## Descripción de la tarea
Reproduce tal cual las líneas que van desde el inicio de los registros hasta la línea que contiene "18: (1330, 841)", ambas incluidas.
=-=-=-=-=
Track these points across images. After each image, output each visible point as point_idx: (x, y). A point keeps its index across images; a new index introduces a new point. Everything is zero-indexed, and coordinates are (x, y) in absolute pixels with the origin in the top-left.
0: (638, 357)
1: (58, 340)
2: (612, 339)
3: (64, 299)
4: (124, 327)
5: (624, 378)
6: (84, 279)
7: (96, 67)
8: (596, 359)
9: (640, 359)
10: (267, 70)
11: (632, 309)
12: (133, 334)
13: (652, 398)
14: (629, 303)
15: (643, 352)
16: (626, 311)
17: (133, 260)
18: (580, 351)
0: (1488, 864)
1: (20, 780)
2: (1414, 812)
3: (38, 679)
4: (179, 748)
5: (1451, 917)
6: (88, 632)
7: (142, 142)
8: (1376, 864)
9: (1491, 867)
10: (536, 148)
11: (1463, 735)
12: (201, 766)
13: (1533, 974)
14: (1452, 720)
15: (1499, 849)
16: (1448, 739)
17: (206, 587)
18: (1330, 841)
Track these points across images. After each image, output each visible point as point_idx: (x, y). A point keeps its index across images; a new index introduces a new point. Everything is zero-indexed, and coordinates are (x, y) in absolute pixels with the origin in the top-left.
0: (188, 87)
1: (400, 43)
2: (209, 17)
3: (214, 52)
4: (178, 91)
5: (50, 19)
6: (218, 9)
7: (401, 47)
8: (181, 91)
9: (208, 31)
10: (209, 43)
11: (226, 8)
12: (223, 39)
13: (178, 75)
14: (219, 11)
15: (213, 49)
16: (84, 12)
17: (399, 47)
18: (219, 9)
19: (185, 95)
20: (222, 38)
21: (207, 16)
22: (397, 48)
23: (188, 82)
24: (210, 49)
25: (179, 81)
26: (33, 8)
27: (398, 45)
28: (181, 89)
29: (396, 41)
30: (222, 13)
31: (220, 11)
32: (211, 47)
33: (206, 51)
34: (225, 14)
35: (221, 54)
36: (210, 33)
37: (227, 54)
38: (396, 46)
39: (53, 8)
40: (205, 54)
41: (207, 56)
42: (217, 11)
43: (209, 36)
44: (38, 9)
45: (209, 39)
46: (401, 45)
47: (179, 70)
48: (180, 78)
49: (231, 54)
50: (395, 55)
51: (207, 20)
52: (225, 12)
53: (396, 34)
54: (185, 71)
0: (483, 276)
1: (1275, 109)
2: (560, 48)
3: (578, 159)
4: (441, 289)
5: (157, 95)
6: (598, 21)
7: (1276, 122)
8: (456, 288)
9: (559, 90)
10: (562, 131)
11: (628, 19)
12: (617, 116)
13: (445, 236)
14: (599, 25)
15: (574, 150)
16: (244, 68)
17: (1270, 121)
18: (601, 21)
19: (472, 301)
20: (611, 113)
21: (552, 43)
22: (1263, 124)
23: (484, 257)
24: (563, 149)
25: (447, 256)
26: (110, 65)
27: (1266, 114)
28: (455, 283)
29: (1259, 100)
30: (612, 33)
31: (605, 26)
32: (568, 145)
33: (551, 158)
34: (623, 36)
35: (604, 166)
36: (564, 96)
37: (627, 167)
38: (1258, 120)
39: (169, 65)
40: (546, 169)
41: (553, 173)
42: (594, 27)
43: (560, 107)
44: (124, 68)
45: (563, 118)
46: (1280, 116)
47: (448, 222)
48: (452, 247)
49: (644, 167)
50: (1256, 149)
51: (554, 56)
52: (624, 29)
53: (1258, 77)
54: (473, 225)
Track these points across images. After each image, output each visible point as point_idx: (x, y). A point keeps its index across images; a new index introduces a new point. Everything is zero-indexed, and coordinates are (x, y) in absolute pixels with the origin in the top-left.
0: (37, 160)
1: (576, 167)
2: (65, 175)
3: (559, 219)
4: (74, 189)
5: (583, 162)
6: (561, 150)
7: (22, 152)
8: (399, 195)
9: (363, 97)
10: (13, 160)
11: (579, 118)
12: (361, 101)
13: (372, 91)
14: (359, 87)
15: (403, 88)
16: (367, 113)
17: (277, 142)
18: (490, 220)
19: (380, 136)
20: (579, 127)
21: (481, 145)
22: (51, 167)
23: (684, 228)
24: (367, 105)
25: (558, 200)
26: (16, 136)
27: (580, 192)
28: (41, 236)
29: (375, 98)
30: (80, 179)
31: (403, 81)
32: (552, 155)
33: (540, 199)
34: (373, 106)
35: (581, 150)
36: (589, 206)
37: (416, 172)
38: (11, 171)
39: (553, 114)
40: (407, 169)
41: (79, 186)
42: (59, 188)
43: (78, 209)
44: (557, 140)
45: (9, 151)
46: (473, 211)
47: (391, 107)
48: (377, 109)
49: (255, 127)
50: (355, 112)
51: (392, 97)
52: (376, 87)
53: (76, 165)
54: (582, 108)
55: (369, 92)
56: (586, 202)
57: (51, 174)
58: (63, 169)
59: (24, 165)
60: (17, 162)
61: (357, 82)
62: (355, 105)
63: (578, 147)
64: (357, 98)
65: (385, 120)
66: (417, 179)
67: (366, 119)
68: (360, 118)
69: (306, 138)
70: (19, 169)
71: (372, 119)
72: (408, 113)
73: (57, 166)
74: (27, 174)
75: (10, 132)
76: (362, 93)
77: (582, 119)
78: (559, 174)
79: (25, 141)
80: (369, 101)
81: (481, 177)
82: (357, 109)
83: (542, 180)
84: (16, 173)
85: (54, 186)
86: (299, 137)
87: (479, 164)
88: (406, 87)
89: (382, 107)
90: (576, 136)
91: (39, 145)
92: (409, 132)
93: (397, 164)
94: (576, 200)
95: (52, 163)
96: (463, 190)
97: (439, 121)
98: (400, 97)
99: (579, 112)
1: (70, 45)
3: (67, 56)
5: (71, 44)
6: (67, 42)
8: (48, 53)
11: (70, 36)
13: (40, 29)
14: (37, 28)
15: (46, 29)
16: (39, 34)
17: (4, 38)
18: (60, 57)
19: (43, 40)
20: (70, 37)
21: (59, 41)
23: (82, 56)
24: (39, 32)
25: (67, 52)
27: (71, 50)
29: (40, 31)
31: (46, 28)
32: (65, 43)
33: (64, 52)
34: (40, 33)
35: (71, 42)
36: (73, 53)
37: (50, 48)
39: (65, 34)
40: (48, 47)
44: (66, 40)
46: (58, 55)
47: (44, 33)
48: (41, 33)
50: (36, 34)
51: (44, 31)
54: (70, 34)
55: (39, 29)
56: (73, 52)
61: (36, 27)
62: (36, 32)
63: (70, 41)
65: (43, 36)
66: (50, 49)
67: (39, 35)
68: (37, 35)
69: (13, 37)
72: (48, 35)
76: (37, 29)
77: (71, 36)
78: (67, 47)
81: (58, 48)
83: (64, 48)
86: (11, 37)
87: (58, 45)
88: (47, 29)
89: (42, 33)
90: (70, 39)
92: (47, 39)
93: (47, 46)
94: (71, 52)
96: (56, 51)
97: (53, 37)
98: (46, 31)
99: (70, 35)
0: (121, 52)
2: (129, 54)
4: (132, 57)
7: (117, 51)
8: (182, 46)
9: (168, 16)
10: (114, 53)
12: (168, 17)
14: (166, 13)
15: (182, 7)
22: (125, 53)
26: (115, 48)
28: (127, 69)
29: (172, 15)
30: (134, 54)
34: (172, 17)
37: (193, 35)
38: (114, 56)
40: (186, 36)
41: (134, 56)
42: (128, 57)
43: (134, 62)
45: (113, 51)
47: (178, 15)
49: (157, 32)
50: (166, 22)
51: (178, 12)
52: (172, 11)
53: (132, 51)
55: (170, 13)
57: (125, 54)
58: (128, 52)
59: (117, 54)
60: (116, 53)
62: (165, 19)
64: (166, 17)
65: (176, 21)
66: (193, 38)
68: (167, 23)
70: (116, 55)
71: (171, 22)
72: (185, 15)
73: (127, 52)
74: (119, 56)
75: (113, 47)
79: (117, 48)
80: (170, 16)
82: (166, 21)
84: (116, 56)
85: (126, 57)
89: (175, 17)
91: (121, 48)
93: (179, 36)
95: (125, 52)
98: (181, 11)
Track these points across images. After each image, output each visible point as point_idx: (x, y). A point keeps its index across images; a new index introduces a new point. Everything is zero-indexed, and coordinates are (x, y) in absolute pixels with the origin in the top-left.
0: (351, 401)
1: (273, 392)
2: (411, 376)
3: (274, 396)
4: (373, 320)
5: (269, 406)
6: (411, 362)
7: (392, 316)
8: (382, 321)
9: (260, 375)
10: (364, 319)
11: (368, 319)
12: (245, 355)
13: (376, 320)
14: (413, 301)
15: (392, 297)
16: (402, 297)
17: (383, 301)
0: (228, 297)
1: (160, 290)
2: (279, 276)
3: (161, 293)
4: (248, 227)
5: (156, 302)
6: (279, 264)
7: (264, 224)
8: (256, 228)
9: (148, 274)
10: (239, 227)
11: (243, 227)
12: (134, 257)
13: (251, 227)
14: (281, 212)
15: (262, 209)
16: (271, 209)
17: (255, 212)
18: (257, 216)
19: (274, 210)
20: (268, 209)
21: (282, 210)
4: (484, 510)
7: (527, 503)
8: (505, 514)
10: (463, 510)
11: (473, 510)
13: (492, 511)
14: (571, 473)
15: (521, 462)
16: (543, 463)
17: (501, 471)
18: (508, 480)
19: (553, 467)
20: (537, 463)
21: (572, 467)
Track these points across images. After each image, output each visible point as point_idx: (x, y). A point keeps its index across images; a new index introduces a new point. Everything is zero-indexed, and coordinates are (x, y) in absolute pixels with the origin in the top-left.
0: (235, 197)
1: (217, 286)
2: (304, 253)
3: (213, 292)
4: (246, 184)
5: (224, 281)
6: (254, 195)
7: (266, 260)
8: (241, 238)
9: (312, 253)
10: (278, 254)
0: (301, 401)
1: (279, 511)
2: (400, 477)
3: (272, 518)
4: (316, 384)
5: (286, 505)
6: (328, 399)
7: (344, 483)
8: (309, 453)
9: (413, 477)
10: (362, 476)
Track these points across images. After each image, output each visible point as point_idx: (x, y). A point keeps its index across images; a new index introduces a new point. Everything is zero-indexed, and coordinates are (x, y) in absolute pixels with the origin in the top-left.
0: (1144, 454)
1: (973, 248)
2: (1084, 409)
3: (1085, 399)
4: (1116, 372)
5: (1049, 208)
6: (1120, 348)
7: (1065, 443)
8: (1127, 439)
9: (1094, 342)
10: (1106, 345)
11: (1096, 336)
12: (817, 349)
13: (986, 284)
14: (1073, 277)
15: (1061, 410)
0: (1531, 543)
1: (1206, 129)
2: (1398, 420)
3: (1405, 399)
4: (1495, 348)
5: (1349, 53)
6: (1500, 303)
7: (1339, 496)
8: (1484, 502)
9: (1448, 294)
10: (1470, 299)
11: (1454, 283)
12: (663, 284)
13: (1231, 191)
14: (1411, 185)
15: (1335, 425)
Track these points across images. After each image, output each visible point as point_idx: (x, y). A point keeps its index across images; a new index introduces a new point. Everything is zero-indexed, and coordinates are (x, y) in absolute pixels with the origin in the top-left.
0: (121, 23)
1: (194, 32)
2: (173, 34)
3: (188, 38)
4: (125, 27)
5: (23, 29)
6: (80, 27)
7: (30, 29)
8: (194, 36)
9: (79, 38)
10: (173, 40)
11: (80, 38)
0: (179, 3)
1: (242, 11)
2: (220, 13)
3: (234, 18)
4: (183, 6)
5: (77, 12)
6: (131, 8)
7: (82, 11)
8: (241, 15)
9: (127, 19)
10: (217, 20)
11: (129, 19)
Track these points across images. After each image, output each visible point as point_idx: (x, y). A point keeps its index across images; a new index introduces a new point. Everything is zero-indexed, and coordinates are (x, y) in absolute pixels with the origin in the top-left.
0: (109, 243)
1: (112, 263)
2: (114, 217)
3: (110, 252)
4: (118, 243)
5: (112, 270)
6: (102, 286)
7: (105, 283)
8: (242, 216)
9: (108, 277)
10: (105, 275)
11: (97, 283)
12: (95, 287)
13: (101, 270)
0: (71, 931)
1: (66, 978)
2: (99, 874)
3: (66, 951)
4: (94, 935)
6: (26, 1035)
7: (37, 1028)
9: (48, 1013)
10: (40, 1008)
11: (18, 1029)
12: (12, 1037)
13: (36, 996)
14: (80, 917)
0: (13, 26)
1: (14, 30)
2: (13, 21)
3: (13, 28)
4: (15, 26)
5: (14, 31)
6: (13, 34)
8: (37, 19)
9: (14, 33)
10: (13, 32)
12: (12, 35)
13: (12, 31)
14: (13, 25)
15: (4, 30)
=-=-=-=-=
## Área de respuesta
Track these points across images. After each image, output each visible point as point_idx: (x, y). A point keeps its index across images; a new index introduces a new point. Everything is zero-indexed, and coordinates are (x, y) in absolute pixels with the origin in the top-left.
0: (638, 357)
1: (58, 340)
2: (612, 339)
3: (64, 299)
4: (124, 327)
5: (624, 378)
6: (84, 279)
7: (96, 67)
8: (596, 359)
9: (640, 359)
10: (267, 70)
11: (632, 309)
12: (133, 334)
13: (652, 398)
14: (629, 303)
15: (643, 352)
16: (626, 311)
17: (133, 260)
18: (580, 351)
0: (1488, 864)
1: (20, 780)
2: (1414, 812)
3: (38, 679)
4: (179, 748)
5: (1451, 917)
6: (88, 632)
7: (142, 142)
8: (1376, 864)
9: (1491, 867)
10: (536, 148)
11: (1463, 735)
12: (201, 766)
13: (1533, 974)
14: (1452, 720)
15: (1499, 849)
16: (1448, 739)
17: (206, 587)
18: (1330, 841)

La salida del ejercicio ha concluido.